Wed September 23, 2015 - Northeast Edition
Kenneth Gosselin - Hartford Courant


OLD SAYBROOK, Conn. (AP) The New York builder who bought and renovated Katharine Hepburn’s shoreline estate and then constructed a beach house on the property has now turned his sights out to sea — and the Saybrook Breakwater Light.

Frank J. Sciame Jr. said he is the buyer who placed the high bid of $290,000 in an online auction for the iconic lighthouse that was announced recently — and he plans to restore and renovate it as a guest house for family and friends.

The 129-year-old lighthouse — rendered on some Connecticut motor vehicle license plates — is about a three-minute boat ride from the dock at the Hepburn estate in the Fenwick section of Old Saybrook.

“I’ve been looking at it for over 10 years since I’ve lived at the house,” Sciame said. “It something that everyone sees if you buy a property in the borough of Fenwick. It’s an important part of the seascape.”

Sciame said he does not know how much it will cost to renovate the lighthouse, but the work could easily run into the hundreds of thousands of dollars.

Sciame envisions a wine cellar in the basement, a kitchenette on the second floor, a master bedroom suite on the third floor, one or two bedrooms on the fourth floor, and an outdoor area on the open fifth-floor deck to take advantage of the views.

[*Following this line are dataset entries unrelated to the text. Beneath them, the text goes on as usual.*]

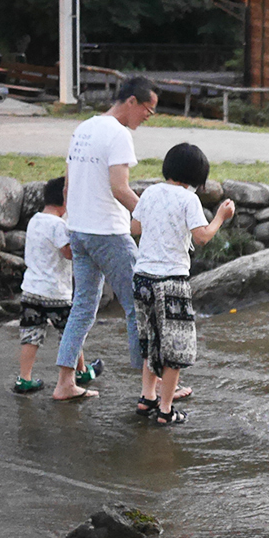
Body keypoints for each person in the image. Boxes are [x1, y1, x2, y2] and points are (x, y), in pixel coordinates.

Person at [52, 76, 159, 401]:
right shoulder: (118, 134)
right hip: (108, 233)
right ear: (131, 102)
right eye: (147, 110)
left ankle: (64, 383)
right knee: (138, 305)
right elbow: (119, 188)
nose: (147, 117)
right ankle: (151, 389)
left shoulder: (83, 128)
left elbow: (67, 186)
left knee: (83, 306)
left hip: (80, 230)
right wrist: (153, 217)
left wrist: (71, 221)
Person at [131, 142, 234, 425]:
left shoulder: (150, 192)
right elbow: (201, 237)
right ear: (197, 178)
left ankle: (147, 397)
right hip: (171, 282)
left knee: (151, 340)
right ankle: (165, 410)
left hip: (142, 279)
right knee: (175, 347)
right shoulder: (189, 200)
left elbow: (135, 228)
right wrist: (221, 218)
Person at [13, 176, 100, 394]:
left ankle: (24, 378)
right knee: (71, 332)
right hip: (56, 292)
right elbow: (67, 252)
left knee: (30, 335)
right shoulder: (58, 225)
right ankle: (81, 371)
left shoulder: (35, 220)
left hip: (31, 290)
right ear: (66, 200)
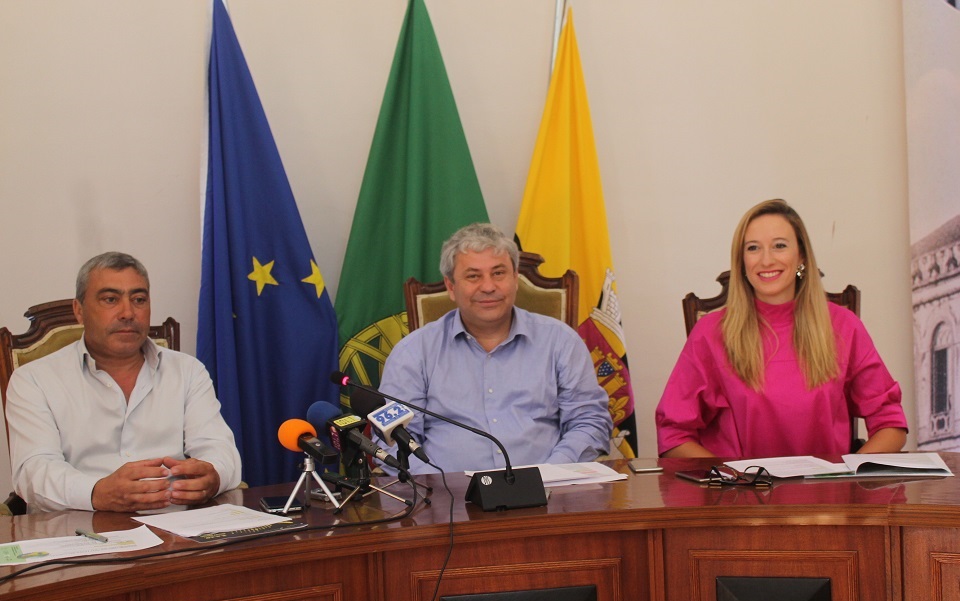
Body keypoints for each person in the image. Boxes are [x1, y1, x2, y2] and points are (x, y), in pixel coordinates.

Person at [656, 199, 907, 458]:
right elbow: (673, 434)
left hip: (828, 495)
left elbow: (891, 424)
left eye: (779, 246)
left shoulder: (844, 326)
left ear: (801, 256)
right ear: (741, 261)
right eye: (753, 248)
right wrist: (728, 480)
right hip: (739, 495)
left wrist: (849, 477)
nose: (766, 260)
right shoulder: (710, 333)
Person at [6, 252, 242, 512]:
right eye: (110, 299)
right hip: (78, 529)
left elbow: (220, 449)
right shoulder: (34, 380)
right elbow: (33, 470)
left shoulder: (187, 371)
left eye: (139, 299)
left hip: (175, 529)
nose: (128, 312)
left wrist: (213, 475)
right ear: (79, 311)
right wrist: (96, 492)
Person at [376, 223, 613, 474]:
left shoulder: (561, 342)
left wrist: (552, 474)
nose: (488, 287)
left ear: (515, 279)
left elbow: (590, 421)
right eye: (473, 276)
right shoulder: (413, 352)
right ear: (451, 287)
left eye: (499, 273)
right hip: (448, 503)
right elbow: (392, 440)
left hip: (548, 495)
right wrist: (440, 490)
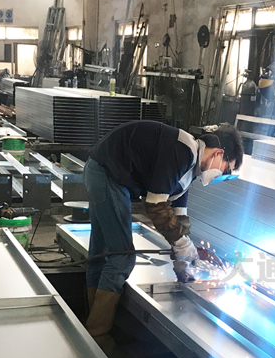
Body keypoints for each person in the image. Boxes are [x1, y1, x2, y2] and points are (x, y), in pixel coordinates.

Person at [83, 121, 244, 340]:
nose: (220, 175)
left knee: (101, 252)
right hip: (107, 176)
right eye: (225, 170)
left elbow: (178, 219)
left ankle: (91, 320)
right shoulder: (182, 150)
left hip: (101, 172)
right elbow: (155, 205)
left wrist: (183, 265)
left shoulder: (190, 170)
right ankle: (97, 335)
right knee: (122, 257)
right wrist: (183, 245)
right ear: (218, 153)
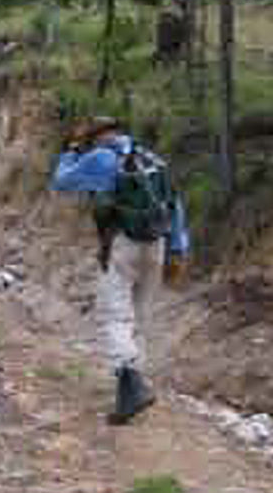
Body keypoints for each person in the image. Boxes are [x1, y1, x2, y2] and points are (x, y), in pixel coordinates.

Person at [51, 117, 189, 425]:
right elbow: (175, 204)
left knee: (113, 314)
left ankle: (130, 382)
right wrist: (178, 248)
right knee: (140, 314)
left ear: (97, 136)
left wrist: (71, 152)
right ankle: (133, 386)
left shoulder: (101, 157)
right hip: (157, 244)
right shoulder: (152, 158)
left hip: (122, 244)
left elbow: (60, 182)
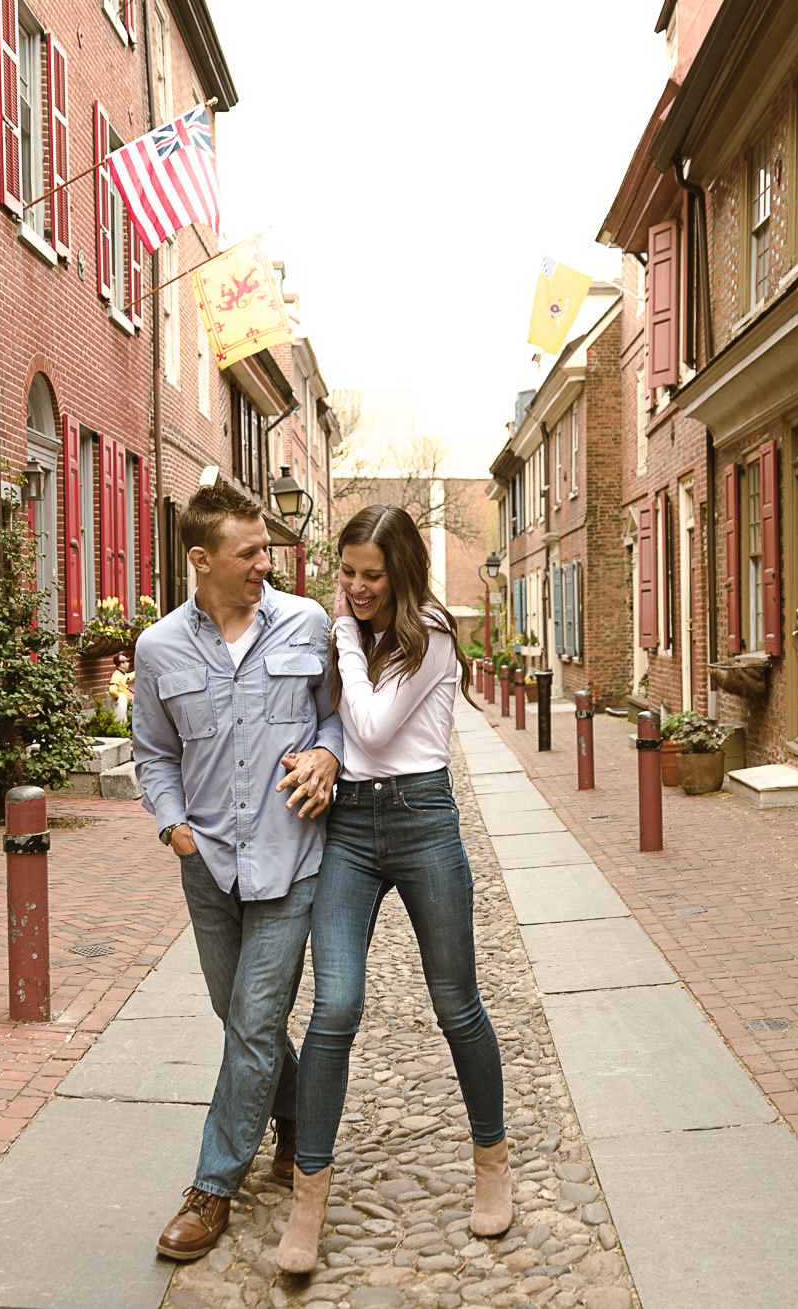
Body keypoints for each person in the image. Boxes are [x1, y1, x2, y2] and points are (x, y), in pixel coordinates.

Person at [275, 504, 510, 1275]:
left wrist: (342, 629)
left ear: (400, 571)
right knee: (334, 1004)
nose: (355, 587)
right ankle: (309, 1195)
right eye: (346, 573)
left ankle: (491, 1160)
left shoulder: (432, 633)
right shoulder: (355, 629)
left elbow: (371, 729)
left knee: (456, 1002)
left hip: (421, 820)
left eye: (370, 575)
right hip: (350, 827)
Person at [131, 481, 344, 1261]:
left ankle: (211, 1186)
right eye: (249, 551)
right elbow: (153, 752)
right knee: (238, 1017)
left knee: (254, 1022)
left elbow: (335, 716)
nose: (266, 562)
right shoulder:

“The exterior needs a good restoration, the window pediments, doors and windows,” Sciame said. “I’d like to do it right. I do have a love for historic buildings and this is a great historic structure.”

The 48-ft. high, cast-iron structure is listed on the National Register of Historic Places, a designation that would regulate any work done on the structure’s exterior. The lighthouse remains a functioning beacon, including its fog horn, even under private ownership.

The federal government’s General Services Administration, which oversees the sale of lighthouses for the Coast Guard, said it expects to formally award the lighthouse — also known as the Saybrook Outer Light — to Sciame soon, pending final review of the bid. Sciame is then required to negotiate a lease with the state for the submerged lands under the lighthouse.

Sciame said he hopes to close the purchase early next year.

Sciame has had a connection to Fenwick for a decade. In 2004, he and his wife, Barbara, purchased the Hepburn property for $6 million, a year after the actress’s death. The couple subdivided the 3.5-acre property into three lots and pursued an extensive, top-to-bottom renovation of Hepburn’s house.

Earlier this year, the Sciames completed the construction of a 3,800-sq.-ft. beach house on the lot east of the main house.

The main house has been on and off the market for several years, last listed for $14.8 million. Recently, the Sciames decided to keep the 8,500-sq.-ft. main house, which they had used as a summer home, and the lot to the west. Originally, they had intended to keep only the beach house, but they are now listing it at $6.8 million.

Sciame’s ownership of the storied property has not been without controversy. He battled with the borough over the height of granite posts marking the entrance to the driveway off Mohegan Avenue. Sciame also won a $2.2 million jury award against a title insurance company over access to the property.

The price Sciame agreed to pay is less than the $340,000 bid in a 2013 auction for the same lighthouse. That deal fell through when a lease with the state for the land under the lighthouse couldn’t be negotiated. Since then, the state legislature enacted a law to clearly outline the path for such negotiations.

Just two of the state’s 20 lighthouses — Morgan Point in the Noank section of Groton and Stamford Harbor Light — are in the hands of private property owners.